May refusal to sanction McKinnon extradition could have far reaching effects

gary0mckinnonUK home secretary Theresa May has quashed the extradition of a computer hacker to the USA in a case that may have an effect on future cases involving the technology industry. It was early this afternoon when May decided that Gary McKinnon, the 46-year-old that suffers from autism and is at the centre of the transatlantic court case, could commit suicide if he were extradited on the hacking charges.

May’s statement, as reported by the Guardian, goes as follows:

Since I came into office, the sole issue on which I have been required to make a decision is whether Mr McKinnon’s extradition to the United States would breach his human rights.

Mr McKinnon is accused of serious crimes. But there is also no doubt that he is seriously ill. He has Asperger’s syndrome, and suffers from depressive illness. The legal question before me is now whether the extent of that illness is sufficient to preclude extradition. 

After careful consideration of all of the relevant material, I have concluded that Mr McKinnon’s extradition would give rise to such a high risk of him ending his life that a decision to extradite would be incompatible with Mr McKinnon’s human rights.

I have therefore withdrawn the extradition order against Mr McKinnon. It will now be for the director of public prosecutions to decide whether Mr McKinnon has a case to answer in a UK court.

The news was of obvious relief to McKinnon’s family who have campaigned for 10 long years to get the extradition overturned. McKinnon was accused of hacking into 97 US military and NASA computers between February 2001 and March 2002. It has been called the “biggest military computer hack of all time” and exposed huge security flaws in the country’s computer systems. For the crime, he was set to rot in a US jail cell for as long as 60 years. In recent days some have said that hackers like this should be used to the US’s advantage instead of being punished with the expertise going to waste.

McKinnon’s case could be a ray of light to another man the US is after – TVShack.net founder Richard O’Dwyer – and the changes to extradition law that McKinnon’s case has brought to the fore may limit the scope of the US trying to enforce its laws beyond its borders. The “forum bar”, which has been inserted into Britain’s convoluted extradition treaty with the US, means that if a person can be tried in the UK they will be. It also gives British courts power to “bar prosecution overseas if they believe it is in the interests of justice to do so”.

There have, of course, been no indications that O’Dwyer will kill himself and if it were the case it would have to join a line with the plethora of other complaints about his case. It includes the fact that computer servers were never located in the US and it comes after you take into consideration that O’Dwyer didn’t actually commit a crime.
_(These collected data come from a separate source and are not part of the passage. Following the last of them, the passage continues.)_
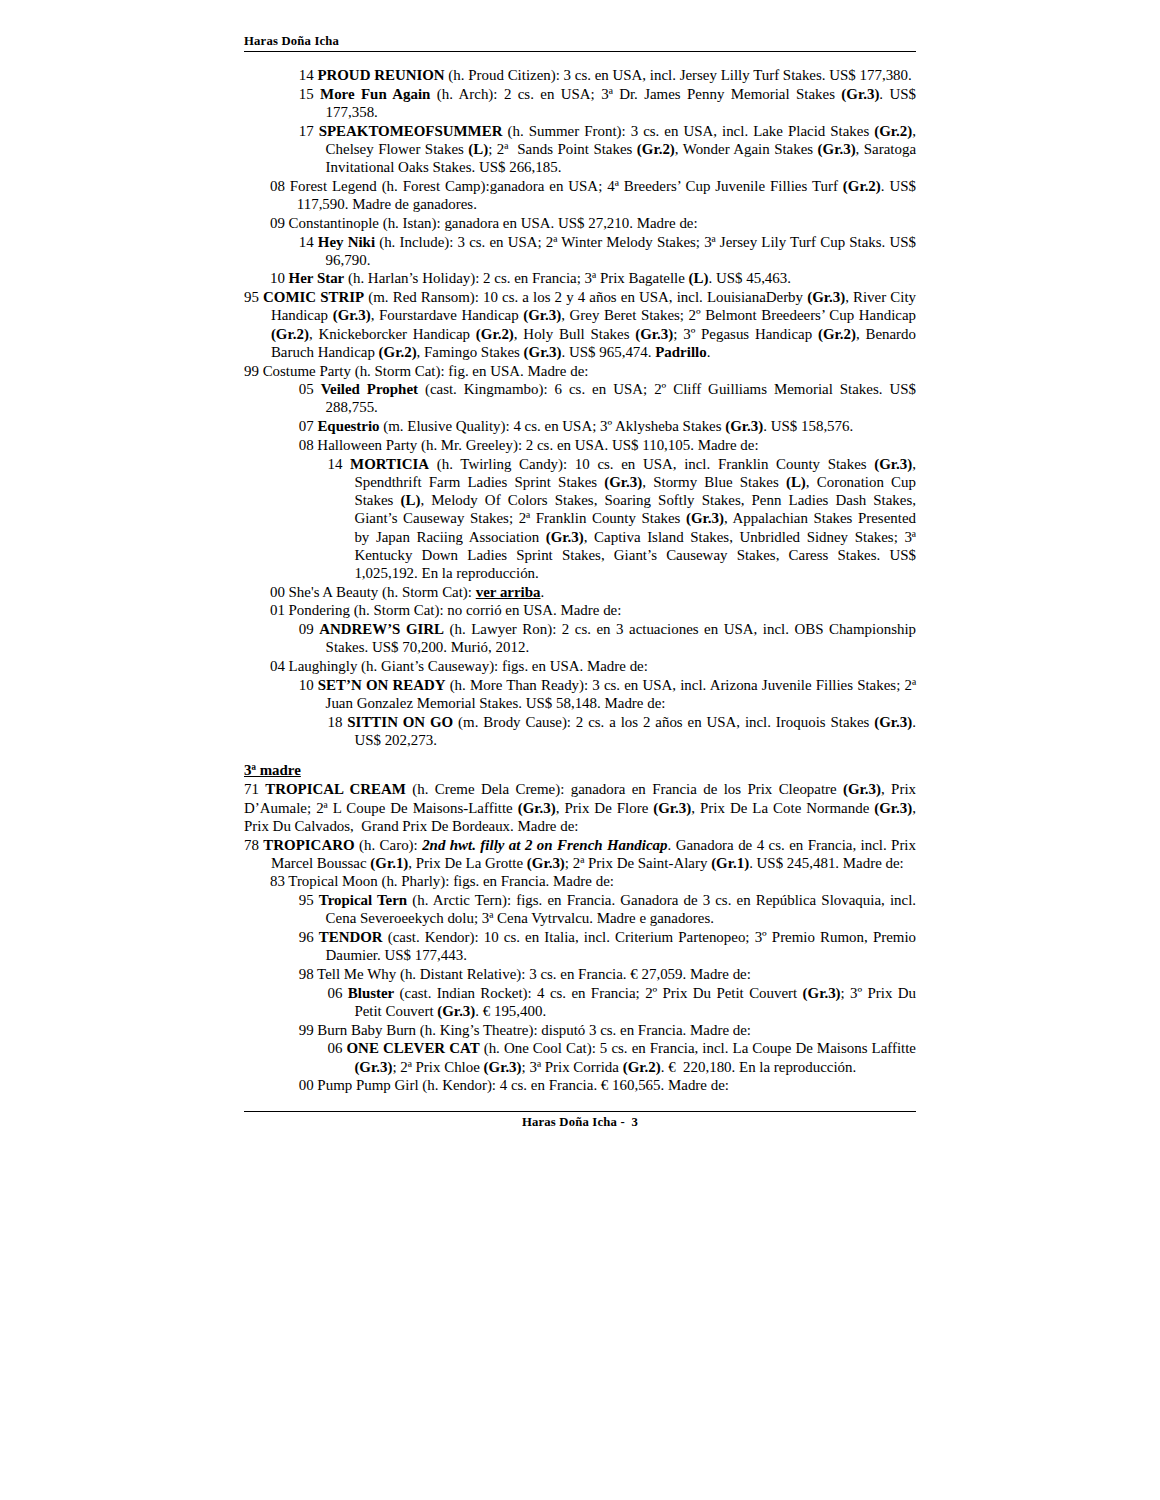Haras Doña Icha
14 PROUD REUNION (h. Proud Citizen): 3 cs. en USA, incl. Jersey Lilly Turf Stakes. US$ 177,380.
15 More Fun Again (h. Arch): 2 cs. en USA; 3ª Dr. James Penny Memorial Stakes (Gr.3). US$ 177,358.
17 SPEAKTOMEOFSUMMER (h. Summer Front): 3 cs. en USA, incl. Lake Placid Stakes (Gr.2), Chelsey Flower Stakes (L); 2ª Sands Point Stakes (Gr.2), Wonder Again Stakes (Gr.3), Saratoga Invitational Oaks Stakes. US$ 266,185.
08 Forest Legend (h. Forest Camp):ganadora en USA; 4ª Breeders’ Cup Juvenile Fillies Turf (Gr.2). US$ 117,590. Madre de ganadores.
09 Constantinople (h. Istan): ganadora en USA. US$ 27,210. Madre de:
14 Hey Niki (h. Include): 3 cs. en USA; 2ª Winter Melody Stakes; 3ª Jersey Lily Turf Cup Staks. US$ 96,790.
10 Her Star (h. Harlan’s Holiday): 2 cs. en Francia; 3ª Prix Bagatelle (L). US$ 45,463.
95 COMIC STRIP (m. Red Ransom): 10 cs. a los 2 y 4 años en USA, incl. LouisianaDerby (Gr.3), River City Handicap (Gr.3), Fourstardave Handicap (Gr.3), Grey Beret Stakes; 2º Belmont Breedeers’ Cup Handicap (Gr.2), Knickeborcker Handicap (Gr.2), Holy Bull Stakes (Gr.3); 3º Pegasus Handicap (Gr.2), Benardo Baruch Handicap (Gr.2), Famingo Stakes (Gr.3). US$ 965,474. Padrillo.
99 Costume Party (h. Storm Cat): fig. en USA. Madre de:
05 Veiled Prophet (cast. Kingmambo): 6 cs. en USA; 2º Cliff Guilliams Memorial Stakes. US$ 288,755.
07 Equestrio (m. Elusive Quality): 4 cs. en USA; 3º Aklysheba Stakes (Gr.3). US$ 158,576.
08 Halloween Party (h. Mr. Greeley): 2 cs. en USA. US$ 110,105. Madre de:
14 MORTICIA (h. Twirling Candy): 10 cs. en USA, incl. Franklin County Stakes (Gr.3), Spendthrift Farm Ladies Sprint Stakes (Gr.3), Stormy Blue Stakes (L), Coronation Cup Stakes (L), Melody Of Colors Stakes, Soaring Softly Stakes, Penn Ladies Dash Stakes, Giant’s Causeway Stakes; 2ª Franklin County Stakes (Gr.3), Appalachian Stakes Presented by Japan Raciing Association (Gr.3), Captiva Island Stakes, Unbridled Sidney Stakes; 3ª Kentucky Down Ladies Sprint Stakes, Giant’s Causeway Stakes, Caress Stakes. US$ 1,025,192. En la reproducción.
00 She's A Beauty (h. Storm Cat): ver arriba.
01 Pondering (h. Storm Cat): no corrió en USA. Madre de:
09 ANDREW’S GIRL (h. Lawyer Ron): 2 cs. en 3 actuaciones en USA, incl. OBS Championship Stakes. US$ 70,200. Murió, 2012.
04 Laughingly (h. Giant’s Causeway): figs. en USA. Madre de:
10 SET’N ON READY (h. More Than Ready): 3 cs. en USA, incl. Arizona Juvenile Fillies Stakes; 2ª Juan Gonzalez Memorial Stakes. US$ 58,148. Madre de:
18 SITTIN ON GO (m. Brody Cause): 2 cs. a los 2 años en USA, incl. Iroquois Stakes (Gr.3). US$ 202,273.
3ª madre
71 TROPICAL CREAM (h. Creme Dela Creme): ganadora en Francia de los Prix Cleopatre (Gr.3), Prix D’Aumale; 2ª L Coupe De Maisons-Laffitte (Gr.3), Prix De Flore (Gr.3), Prix De La Cote Normande (Gr.3), Prix Du Calvados, Grand Prix De Bordeaux. Madre de:
78 TROPICARO (h. Caro): 2nd hwt. filly at 2 on French Handicap. Ganadora de 4 cs. en Francia, incl. Prix Marcel Boussac (Gr.1), Prix De La Grotte (Gr.3); 2ª Prix De Saint-Alary (Gr.1). US$ 245,481. Madre de:
83 Tropical Moon (h. Pharly): figs. en Francia. Madre de:
95 Tropical Tern (h. Arctic Tern): figs. en Francia. Ganadora de 3 cs. en República Slovaquia, incl. Cena Severoeekych dolu; 3ª Cena Vytrvalcu. Madre e ganadores.
96 TENDOR (cast. Kendor): 10 cs. en Italia, incl. Criterium Partenopeo; 3º Premio Rumon, Premio Daumier. US$ 177,443.
98 Tell Me Why (h. Distant Relative): 3 cs. en Francia. € 27,059. Madre de:
06 Bluster (cast. Indian Rocket): 4 cs. en Francia; 2º Prix Du Petit Couvert (Gr.3); 3º Prix Du Petit Couvert (Gr.3). € 195,400.
99 Burn Baby Burn (h. King’s Theatre): disputó 3 cs. en Francia. Madre de:
06 ONE CLEVER CAT (h. One Cool Cat): 5 cs. en Francia, incl. La Coupe De Maisons Laffitte (Gr.3); 2ª Prix Chloe (Gr.3); 3ª Prix Corrida (Gr.2). € 220,180. En la reproducción.
00 Pump Pump Girl (h. Kendor): 4 cs. en Francia. € 160,565. Madre de:
Haras Doña Icha - 3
His site was a link aggregator that never hosted copyrighted content. Wikipedia founder Jimmy Wales is one that has come out in support of O’Dwyer and a petition was launched that gained hundreds of thousands of signatures. One of Wales’ main arguments is that convicting these types of people stifles online innovation.

McKinnon’s non-extradition is a good thing for those also fighting against US involvement in their cases – the “forum bar” in particular likely to be of help. Whether it will stop the US enforcing laws is so far unclear. Cases like this can only make their resolve weaker and that’s always a good thing.